Start With “I” Statements
“I” statements focus on your feelings and how the other person’s behavior is affecting you, rather than simply blaming the other person. Here is the basic format for “I” statements:
I feel _________ when you ____________ because ___________.
When you ____________, I feel ____________ because ___________.
By starting with the word “I” you are putting the focus on you—what you feel and why. This gives the other person the opportunity to understanding you and opens the door to a conversation rather than a fight.
“I” Statements (Examples and Practice Scenarios)
This worksheet from Therapist Aid provides examples of “I” statements and offers a few practice scenarios.
Disagreeing With Respect
Excerpted from 5 Ways to (Respectfully) Disagree @TeensHealth.org
Many us either shy away completely from disagreements or lose it when things don't go our way. These 5 tips can help keep disagreements constructive — whether you're talking to a parent, friend, or anyone else:
- Don't make it personal.
- Avoid putting down the other person's ideas and beliefs
- Use "I" statements to communicate how you feel, what you think, and what you want or need.
- Listen to the other point of view.
- Stay calm.
What is Assertive Communication?
Assertive communication means stating directly what you feel, need and want. It is using your words, rather than manipulative or aggressive behavior, to get what you need or want. Assertive communication is about owning who you are. It is essential to maintaining healthy boundaries and building self-respect.
- 5 Tips for Resolving Conflicts
This handout provides five tips for resolving conflicts in a relationship, including keeping the focus on the problem (not the person), listening and reflecting what you hear the other person saying, making “I” statements, taking timeouts, and working towards a compromise when it becomes clear you will not agree.
- Fair Fighting Rules
If you know you’re headed for fight, keep this cheat sheet for “fighting fair” handy.
Anger Management Toolkit
Feeling angry is a normal and healthy.

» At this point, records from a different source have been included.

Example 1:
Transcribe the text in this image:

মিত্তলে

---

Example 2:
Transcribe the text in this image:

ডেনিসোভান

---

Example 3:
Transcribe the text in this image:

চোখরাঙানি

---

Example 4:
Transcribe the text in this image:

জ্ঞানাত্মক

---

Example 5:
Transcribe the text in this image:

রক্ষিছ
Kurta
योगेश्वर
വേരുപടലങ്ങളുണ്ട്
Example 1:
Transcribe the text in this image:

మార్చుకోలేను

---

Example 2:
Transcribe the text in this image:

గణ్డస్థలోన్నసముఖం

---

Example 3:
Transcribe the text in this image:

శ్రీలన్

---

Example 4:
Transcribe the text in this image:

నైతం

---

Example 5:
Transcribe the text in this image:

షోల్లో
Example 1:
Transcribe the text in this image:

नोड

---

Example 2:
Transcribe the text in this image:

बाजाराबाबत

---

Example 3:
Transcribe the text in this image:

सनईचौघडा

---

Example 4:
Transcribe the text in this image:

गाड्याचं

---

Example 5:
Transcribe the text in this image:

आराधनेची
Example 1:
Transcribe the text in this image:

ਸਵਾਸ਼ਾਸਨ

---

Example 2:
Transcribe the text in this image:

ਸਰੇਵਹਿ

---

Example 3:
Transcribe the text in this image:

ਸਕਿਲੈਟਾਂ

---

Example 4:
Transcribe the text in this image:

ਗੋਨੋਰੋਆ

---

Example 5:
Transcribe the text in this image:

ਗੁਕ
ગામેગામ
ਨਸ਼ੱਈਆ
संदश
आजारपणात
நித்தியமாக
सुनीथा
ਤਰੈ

Learning how to manage your anger and direct it in a productive way is a critical developmental task of being human. If you struggle with the healthy expression of anger, you may find these handouts and worksheets helpful. You may want to ask your social worker, therapist or another trusted adult to help you find healthy strategies for directing or redirecting anger that will work for you.
- Introduction to Anger Management
The first step in anger management is to begin learning about your own anger. This worksheet will help you identify triggers, how you react when you’re angry, and explore how anger has affected your life.

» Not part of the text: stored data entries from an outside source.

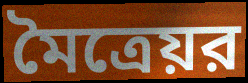
মৈত্রেয়র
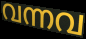
വന്നവ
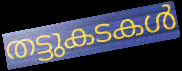
തട്ടുകടകൾ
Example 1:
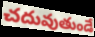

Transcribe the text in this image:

చదువుతుండే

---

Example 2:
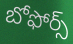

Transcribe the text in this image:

బోఫోర్స్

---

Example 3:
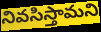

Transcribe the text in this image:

నివసిస్తామని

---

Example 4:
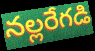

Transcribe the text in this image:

నల్లరేగడి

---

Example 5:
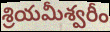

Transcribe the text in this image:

శ్రియమీశ్వరీం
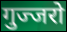
गुज्जरो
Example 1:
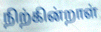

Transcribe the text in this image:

நிற்கின்றாள்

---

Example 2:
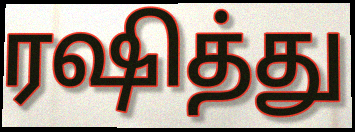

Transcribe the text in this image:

ரஷித்து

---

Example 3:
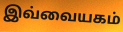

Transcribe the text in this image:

இவ்வையகம்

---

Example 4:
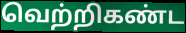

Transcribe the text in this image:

வெற்றிகண்ட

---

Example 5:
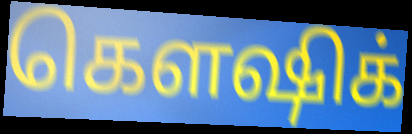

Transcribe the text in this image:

கௌஷிக்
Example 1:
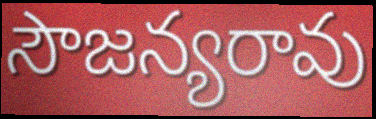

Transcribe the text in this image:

సౌజన్యరావు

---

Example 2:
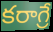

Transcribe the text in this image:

కరాగ్రే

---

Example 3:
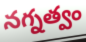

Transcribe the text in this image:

నగ్నత్వం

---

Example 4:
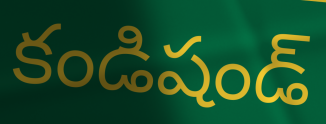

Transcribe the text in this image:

కండిషండ్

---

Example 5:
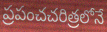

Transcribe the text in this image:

ప్రపంచచరిత్రలోనే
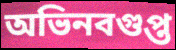
অভিনবগুপ্ত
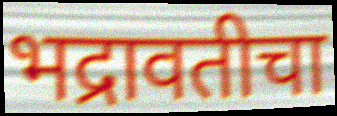
भद्रावतीचा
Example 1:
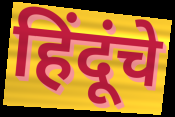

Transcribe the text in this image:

हिंदूंचे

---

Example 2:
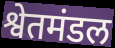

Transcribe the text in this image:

श्वेतमंडल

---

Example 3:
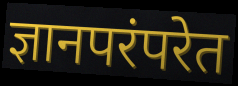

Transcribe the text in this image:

ज्ञानपरंपरेत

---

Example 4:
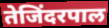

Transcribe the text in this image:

तेजिंदरपाल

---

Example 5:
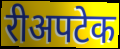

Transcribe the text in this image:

रीअपटेक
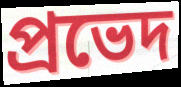
প্ৰভেদ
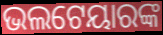
ଭଲଟେୟାରଙ୍କ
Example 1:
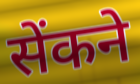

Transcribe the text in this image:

सेंकने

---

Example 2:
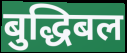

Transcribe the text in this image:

बुद्धिबल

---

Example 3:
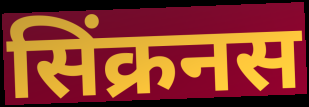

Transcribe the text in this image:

सिंक्रनस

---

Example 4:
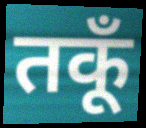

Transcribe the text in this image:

तकूँ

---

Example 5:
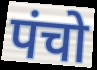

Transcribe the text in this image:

पंचो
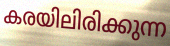
കരയിലിരിക്കുന്ന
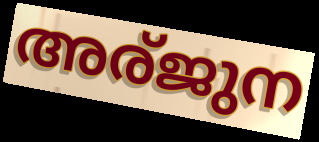
അര്ജുന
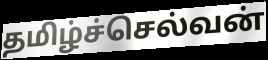
தமிழ்ச்செல்வன்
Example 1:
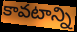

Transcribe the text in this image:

కావటాన్ని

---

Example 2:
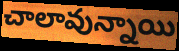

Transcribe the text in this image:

చాలావున్నాయి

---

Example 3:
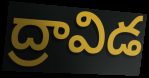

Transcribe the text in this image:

ద్రావిడ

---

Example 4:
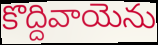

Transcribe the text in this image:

కొద్దివాయెను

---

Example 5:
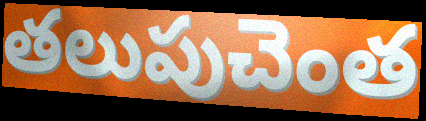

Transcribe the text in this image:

తలుపుచెంత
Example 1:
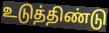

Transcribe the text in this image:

உடுத்திண்டு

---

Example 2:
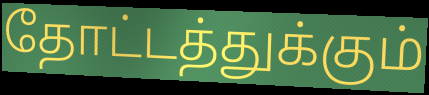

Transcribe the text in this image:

தோட்டத்துக்கும்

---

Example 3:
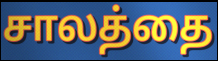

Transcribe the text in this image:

சாலத்தை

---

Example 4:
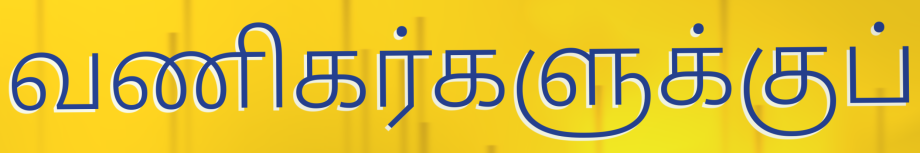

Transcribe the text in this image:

வணிகர்களுக்குப்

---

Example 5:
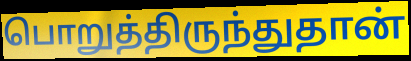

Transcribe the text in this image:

பொறுத்திருந்துதான்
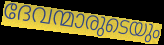
ദേവന്മാരുടെയും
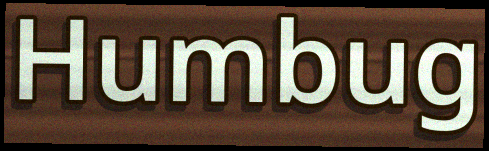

- Know Your Anger Warning Signs
How do you know when you’re getting angry? This worksheet is a simple list of common warning signs people experience. Some of these warning signs might start when you are only a little irritated, and others might start when you are very angry.

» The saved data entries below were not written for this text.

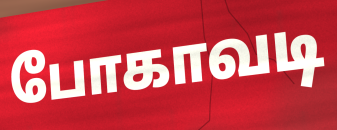
போகாவடி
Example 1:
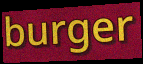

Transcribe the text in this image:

burger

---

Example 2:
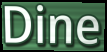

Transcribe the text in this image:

Dine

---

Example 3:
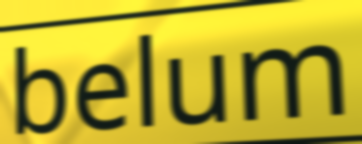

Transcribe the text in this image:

belum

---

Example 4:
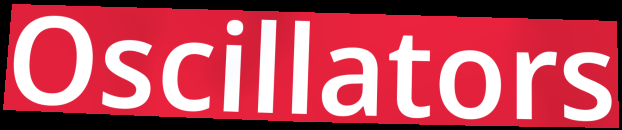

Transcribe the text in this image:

Oscillators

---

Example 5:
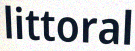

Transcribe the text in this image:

littoral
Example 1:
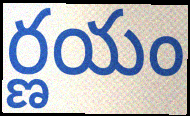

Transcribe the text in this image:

ర్ణయం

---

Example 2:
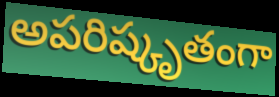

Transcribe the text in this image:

అపరిష్కృతంగా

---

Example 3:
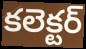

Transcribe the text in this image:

కలెక్టర్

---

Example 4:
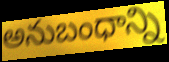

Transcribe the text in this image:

అనుబంధాన్ని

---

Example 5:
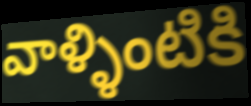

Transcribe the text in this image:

వాళ్ళింటికి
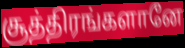
சூத்திரங்களானே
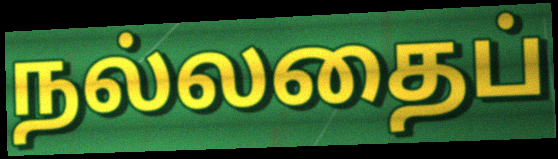
நல்லதைப்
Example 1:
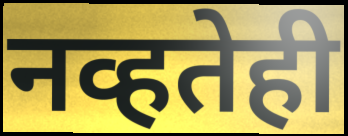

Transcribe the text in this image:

नव्हतेही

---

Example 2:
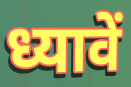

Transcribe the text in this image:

ध्यावें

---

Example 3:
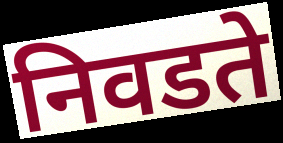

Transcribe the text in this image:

निवडते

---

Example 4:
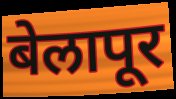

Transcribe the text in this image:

बेलापूर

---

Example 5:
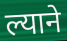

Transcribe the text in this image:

ल्याने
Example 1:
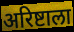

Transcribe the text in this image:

अरिष्टाला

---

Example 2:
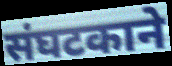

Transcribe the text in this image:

संघटकाने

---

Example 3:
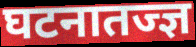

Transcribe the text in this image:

घटनातज्ज्ञ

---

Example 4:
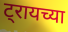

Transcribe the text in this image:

ट्रायच्या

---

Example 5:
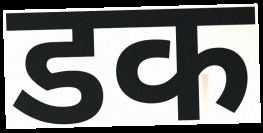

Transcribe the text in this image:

डक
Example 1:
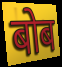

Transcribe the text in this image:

बोब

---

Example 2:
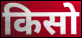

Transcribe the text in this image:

- Triggers and Choices - Let It Go or Act Assertively?
This is an Anger Decision Sheet to help you explore various situations that trigger your anger (an injustice, criticism, obstacles to doing what you want) and to consider the options you have to deal with it.
- Anger Management Skills
This handout covers fair fighting rules plus things you can do to calm down, including breathing and visualization techniques.